> Requirement: Show all lines from the records below in which the string "LIST" is present.

[Circuit design text data]

##############################

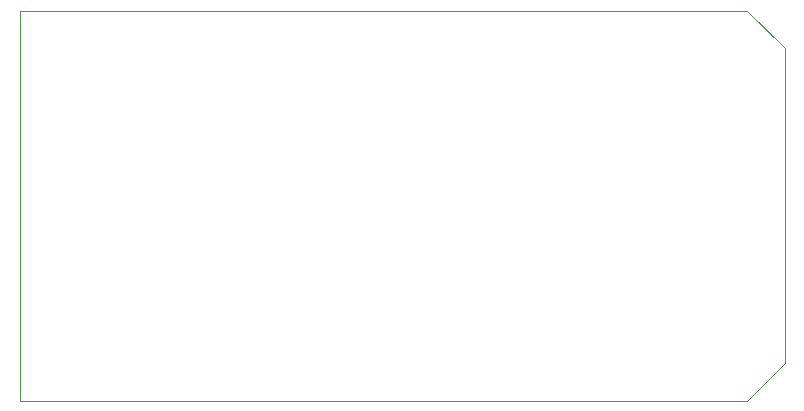
<source format=gm1>
G04 #@! TF.GenerationSoftware,KiCad,Pcbnew,6.0.1-79c1e3a40b~116~ubuntu21.04.1*
G04 #@! TF.CreationDate,2022-02-15T17:06:27-05:00*
G04 #@! TF.ProjectId,reset_modules,72657365-745f-46d6-9f64-756c65732e6b,rev?*
G04 #@! TF.SameCoordinates,Original*
G04 #@! TF.FileFunction,Profile,NP*
%FSLAX46Y46*%
G04 Gerber Fmt 4.6, Leading zero omitted, Abs format (unit mm)*
G04 Created by KiCad (PCBNEW 6.0.1-79c1e3a40b~116~ubuntu21.04.1) date 2022-02-15 17:06:27*
%MOMM*%
%LPD*%
G01*
G04 APERTURE LIST*
G04 #@! TA.AperFunction,Profile*
%ADD10C,0.100000*%
G04 #@! TD*
G04 APERTURE END LIST*
D10*
X132715000Y-109855000D02*
X129540000Y-113030000D01*
X67945000Y-80010000D02*
X67945000Y-113030000D01*
X132715000Y-83185000D02*
X132715000Y-109855000D01*
X67945000Y-80010000D02*
X129540000Y-80010000D01*
X129540000Y-80010000D02*
X132715000Y-83185000D01*
X67945000Y-113030000D02*
X129540000Y-113030000D01*
M02*

</source>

##############################

> Final answer:
G04 APERTURE LIST*
G04 APERTURE END LIST*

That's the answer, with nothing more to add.